◆ **ASSIGNED TASK**: Can you reproduce the text of every one of the records below exactly, leaving the pictures out?

◆ **Items listed in a dataset**:
Content starts
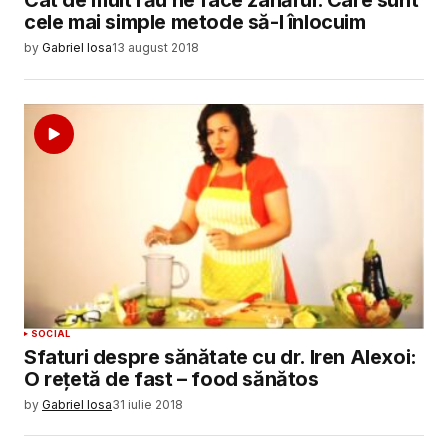
Cât de mult rău ne face zahărul. Care sunt
cele mai simple metode să-l înlocuim
by
Gabriel Iosa
13 august 2018
SOCIAL
Sfaturi despre sănătate cu dr. Iren Alexoi:
O rețetă de fast – food sănătos
by
Gabriel Iosa
31 iulie 2018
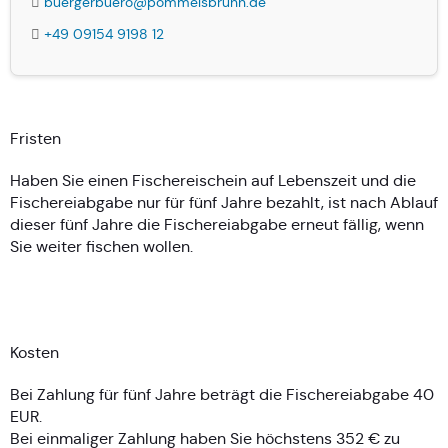
buergerbuero@pommelsbrunn.de
+49 09154 9198 12
Fristen
Haben Sie einen Fischereischein auf Lebenszeit und die
Fischereiabgabe nur für fünf Jahre bezahlt, ist nach Ablauf
dieser fünf Jahre die Fischereiabgabe erneut fällig, wenn
Sie weiter fischen wollen.
Kosten
Bei Zahlung für fünf Jahre beträgt die Fischereiabgabe 40
EUR.
Bei einmaliger Zahlung haben Sie höchstens 352 € zu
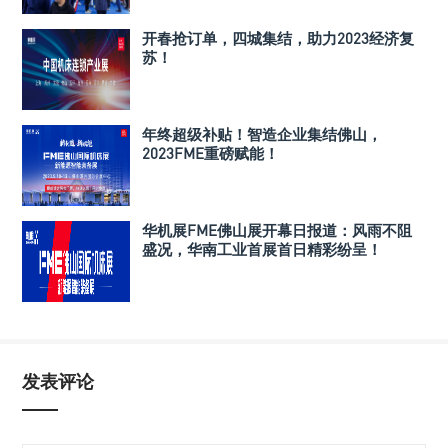
开春抢订单，四城集结，助力2023经济复
苏！
年终超级补贴！智造企业集结佛山，
2023FME重磅赋能！
华机展FME佛山展开幕日报道：风雨不阻
盛况，华南工业首展首日精彩纷呈！
发表评论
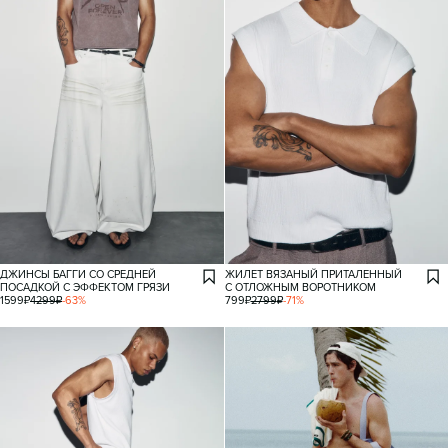
ДЖИНСЫ БАГГИ СО СРЕДНЕЙ
ЖИЛЕТ ВЯЗАНЫЙ ПРИТАЛЕННЫЙ
ПОСАДКОЙ С ЭФФЕКТОМ ГРЯЗИ
С ОТЛОЖНЫМ ВОРОТНИКОМ
1599
₽
4299
₽
-
63
%
799
₽
2799
₽
-
71
%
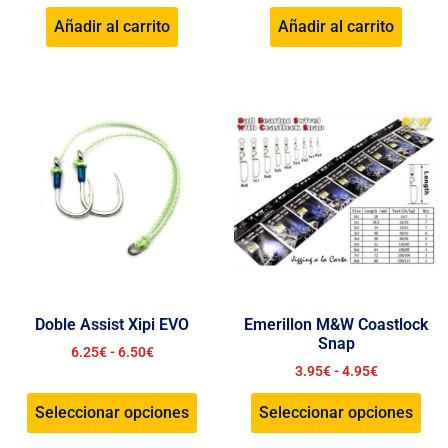
Añadir al carrito
Añadir al carrito
Doble Assist Xipi EVO
Emerillon M&W Coastlock
Snap
6.25
€
-
6.50
€
3.95
€
-
4.95
€
Seleccionar opciones
Seleccionar opciones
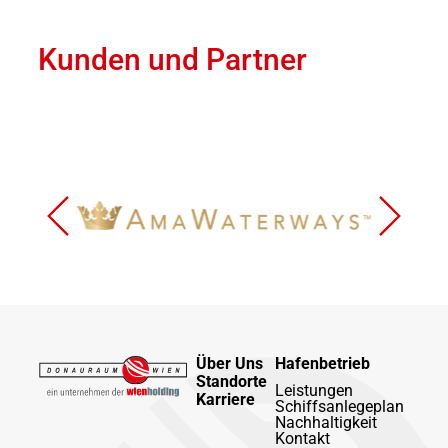
Kunden und Partner
Über Uns
Hafenbetrieb
Standorte
Leistungen
Karriere
Schiffsanlegeplan
Nachhaltigkeit
Kontakt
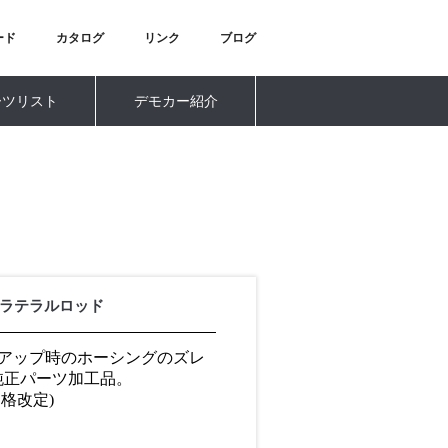
ード
カタログ
リンク
ブログ
ーツリスト
デモカー紹介
整式ラテラルロッド
車高アップ時のホーシングのズレ
純正パーツ加工品。
用価格改定)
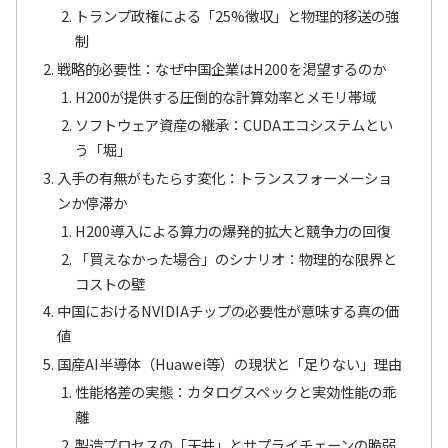
トランプ政権による「25%徴収」と物理的移送の強
制
戦略的必要性：なぜ中国企業はH200を渇望するのか
H200が提供する圧倒的な計算効率とメモリ帯域
ソフトウェア資産の継承：CUDAエコシステムとい
う「堀」
入手の有無がもたらす変化：トランスフォーメーショ
ンか停滞か
H200導入による算力の爆発的拡大と競争力の回復
「買えなかった場合」のシナリオ：物理的な限界と
コストの壁
中国におけるNVIDIAチップの必要性が意味する真の価
値
国産AI半導体（Huawei等）の現状と「足りない」理由
性能格差の実態：カタログスペックと実効性能の乖
離
製造プロセスの「天井」とサプライチェーンの脆弱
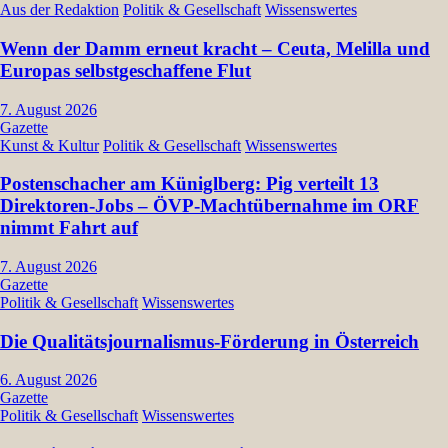
Aus der Redaktion
Politik & Gesellschaft
Wissenswertes
Wenn der Damm erneut kracht – Ceuta, Melilla und
Europas selbstgeschaffene Flut
7. August 2026
Gazette
Kunst & Kultur
Politik & Gesellschaft
Wissenswertes
Postenschacher am Küniglberg: Pig verteilt 13
Direktoren-Jobs – ÖVP-Machtübernahme im ORF
nimmt Fahrt auf
7. August 2026
Gazette
Politik & Gesellschaft
Wissenswertes
Die Qualitätsjournalismus-Förderung in Österreich
6. August 2026
Gazette
Politik & Gesellschaft
Wissenswertes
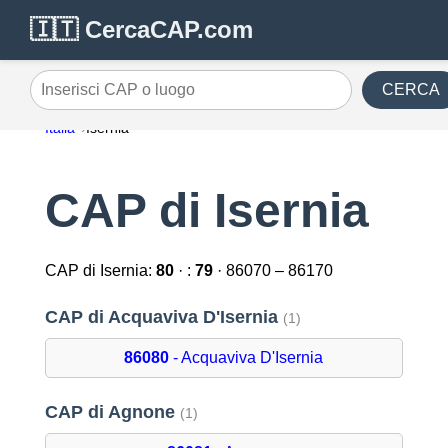
🇮🇹 CercaCAP.com
CERCA
Inserisci CAP o luogo
Italia
Isernia
CAP di Isernia
CAP di Isernia:
80
· :
79
· 86070 – 86170
CAP di Acquaviva D'Isernia
(1)
86080
- Acquaviva D'Isernia
CAP di Agnone
(1)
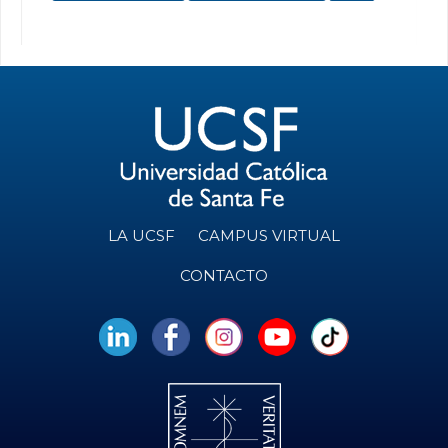
LA UCSF
CAMPUS VIRTUAL
CONTACTO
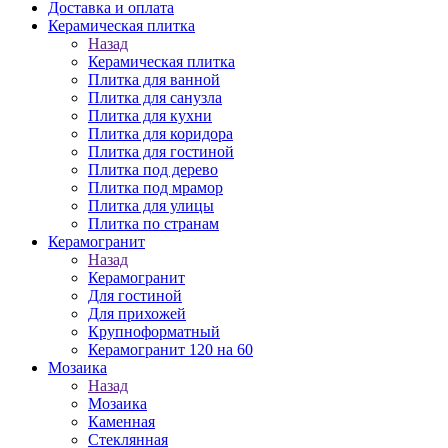
Доставка и оплата
Керамическая плитка
Назад
Керамическая плитка
Плитка для ванной
Плитка для санузла
Плитка для кухни
Плитка для коридора
Плитка для гостиной
Плитка под дерево
Плитка под мрамор
Плитка для улицы
Плитка по странам
Керамогранит
Назад
Керамогранит
Для гостиной
Для прихожей
Крупноформатный
Керамогранит 120 на 60
Мозаика
Назад
Мозаика
Каменная
Стеклянная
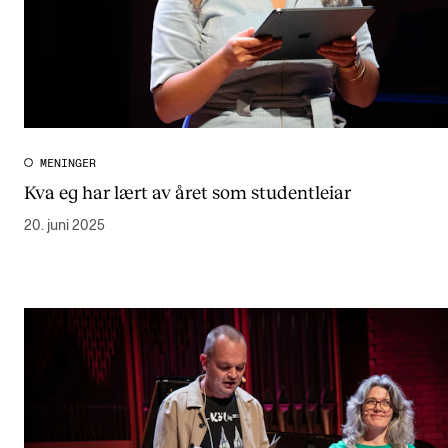
MENINGER
Kva eg har lært av året som studentleiar
20. juni 2025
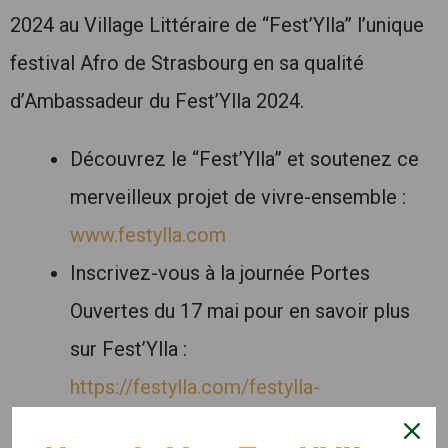
2024 au Village Littéraire de “Fest’Ylla” l’unique
festival Afro de Strasbourg en sa qualité
d’Ambassadeur du Fest’Ylla 2024.
Découvrez le “Fest’Ylla” et soutenez ce
merveilleux projet de vivre-ensemble :
www.festylla.com
Inscrivez-vous à la journée Portes
Ouvertes du 17 mai pour en savoir plus
sur Fest’Ylla :
https://festylla.com/festylla-
2024_inscription-a-la-jpo/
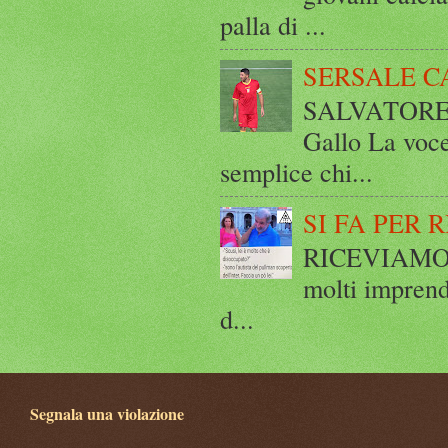
palla di ...
SERSALE C
SALVATORE 
Gallo La voce
semplice chi...
SI FA PER 
RICEVIAMO E
molti imprend
d...
Segnala una violazione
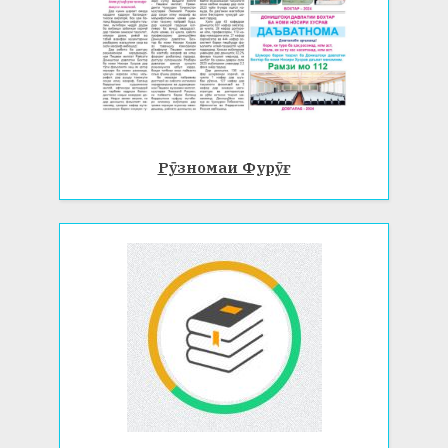
Рӯзномаи Фурӯғ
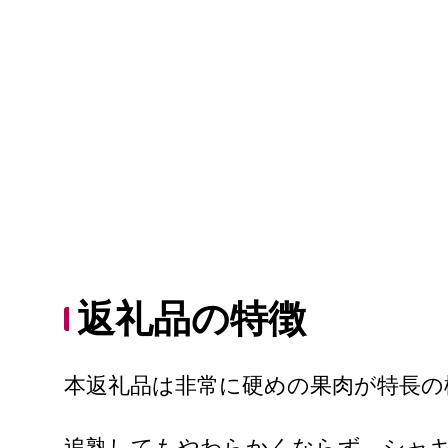
返礼品の特徴
本返礼品は非常に硬めの果肉が特長の
追熟してもやわらかくならず、シャ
Content ends
◆ **PROBLEM SOLUTION**:
Cât de mult rău ne face zahărul. Care sunt
cele mai simple metode să-l înlocuim
by
Gabriel Iosa
13 august 2018
SOCIAL
Sfaturi despre sănătate cu dr. Iren Alexoi:
O rețetă de fast – food sănătos
by
Gabriel Iosa
31 iulie 2018
buergerbuero@pommelsbrunn.de
+49 09154 9198 12
Fristen
Haben Sie einen Fischereischein auf Lebenszeit und die
Fischereiabgabe nur für fünf Jahre bezahlt, ist nach Ablauf
dieser fünf Jahre die Fischereiabgabe erneut fällig, wenn
Sie weiter fischen wollen.
Kosten
Bei Zahlung für fünf Jahre beträgt die Fischereiabgabe 40
EUR.
Bei einmaliger Zahlung haben Sie höchstens 352 € zu
开春抢订单，四城集结，助力2023经济复
苏！
年终超级补贴！智造企业集结佛山，
2023FME重磅赋能！
华机展FME佛山展开幕日报道：风雨不阻
盛况，华南工业首展首日精彩纷呈！
发表评论
ДЖИНСЫ БАГГИ СО СРЕДНЕЙ
ЖИЛЕТ ВЯЗАНЫЙ ПРИТАЛЕННЫЙ
ПОСАДКОЙ С ЭФФЕКТОМ ГРЯЗИ
С ОТЛОЖНЫМ ВОРОТНИКОМ
1599
₽
4299
₽
-
63
%
799
₽
2799
₽
-
71
%
Añadir al carrito
Añadir al carrito
Doble Assist Xipi EVO
Emerillon M&W Coastlock
Snap
6.25
€
-
6.50
€
3.95
€
-
4.95
€
Seleccionar opciones
Seleccionar opciones
Kunden und Partner
Über Uns
Hafenbetrieb
Standorte
Leistungen
Karriere
Schiffsanlegeplan
Nachhaltigkeit
Kontakt
ード
カタログ
リンク
ブログ
ーツリスト
デモカー紹介
整式ラテラルロッド
車高アップ時のホーシングのズレ
純正パーツ加工品。
用価格改定)
トランプ政権による「25%徴収」と物理的移送の強
制
戦略的必要性：なぜ中国企業はH200を渇望するのか
H200が提供する圧倒的な計算効率とメモリ帯域
ソフトウェア資産の継承：CUDAエコシステムとい
う「堀」
入手の有無がもたらす変化：トランスフォーメーショ
ンか停滞か
H200導入による算力の爆発的拡大と競争力の回復
「買えなかった場合」のシナリオ：物理的な限界と
コストの壁
中国におけるNVIDIAチップの必要性が意味する真の価
値
国産AI半導体（Huawei等）の現状と「足りない」理由
性能格差の実態：カタログスペックと実効性能の乖
離
製造プロセスの「天井」とサプライチェーンの脆弱
Aus der Redaktion
Politik & Gesellschaft
Wissenswertes
Wenn der Damm erneut kracht – Ceuta, Melilla und
Europas selbstgeschaffene Flut
7. August 2026
Gazette
Kunst & Kultur
Politik & Gesellschaft
Wissenswertes
Postenschacher am Küniglberg: Pig verteilt 13
Direktoren-Jobs – ÖVP-Machtübernahme im ORF
nimmt Fahrt auf
7. August 2026
Gazette
Politik & Gesellschaft
Wissenswertes
Die Qualitätsjournalismus-Förderung in Österreich
6. August 2026
Gazette
Politik & Gesellschaft
Wissenswertes
🇮🇹 CercaCAP.com
CERCA
Inserisci CAP o luogo
Italia
Isernia
CAP di Isernia
CAP di Isernia:
80
· :
79
· 86070 – 86170
CAP di Acquaviva D'Isernia
(1)
86080
- Acquaviva D'Isernia
CAP di Agnone
(1)
LA UCSF
CAMPUS VIRTUAL
CONTACTO
Доставка и оплата
Керамическая плитка
Назад
Керамическая плитка
Плитка для ванной
Плитка для санузла
Плитка для кухни
Плитка для коридора
Плитка для гостиной
Плитка под дерево
Плитка под мрамор
Плитка для улицы
Плитка по странам
Керамогранит
Назад
Керамогранит
Для гостиной
Для прихожей
Крупноформатный
Керамогранит 120 на 60
Мозаика
Назад
Мозаика
Каменная
Стеклянная
MENINGER
Kva eg har lært av året som studentleiar
20. juni 2025
2024 au Village Littéraire de “Fest’Ylla” l’unique
festival Afro de Strasbourg en sa qualité
d’Ambassadeur du Fest’Ylla 2024.
Découvrez le “Fest’Ylla” et soutenez ce
merveilleux projet de vivre-ensemble :
www.festylla.com
Inscrivez-vous à la journée Portes
Ouvertes du 17 mai pour en savoir plus
sur Fest’Ylla :
https://festylla.com/festylla-
2024_inscription-a-la-jpo/
palla di ...
SERSALE C
SALVATORE 
Gallo La voce
semplice chi...
SI FA PER 
RICEVIAMO E
molti imprend
d...
Segnala una violazione
Рӯзномаи Фурӯғ
返礼品の特徴
本返礼品は非常に硬めの果肉が特長の
追熟してもやわらかくならず、シャ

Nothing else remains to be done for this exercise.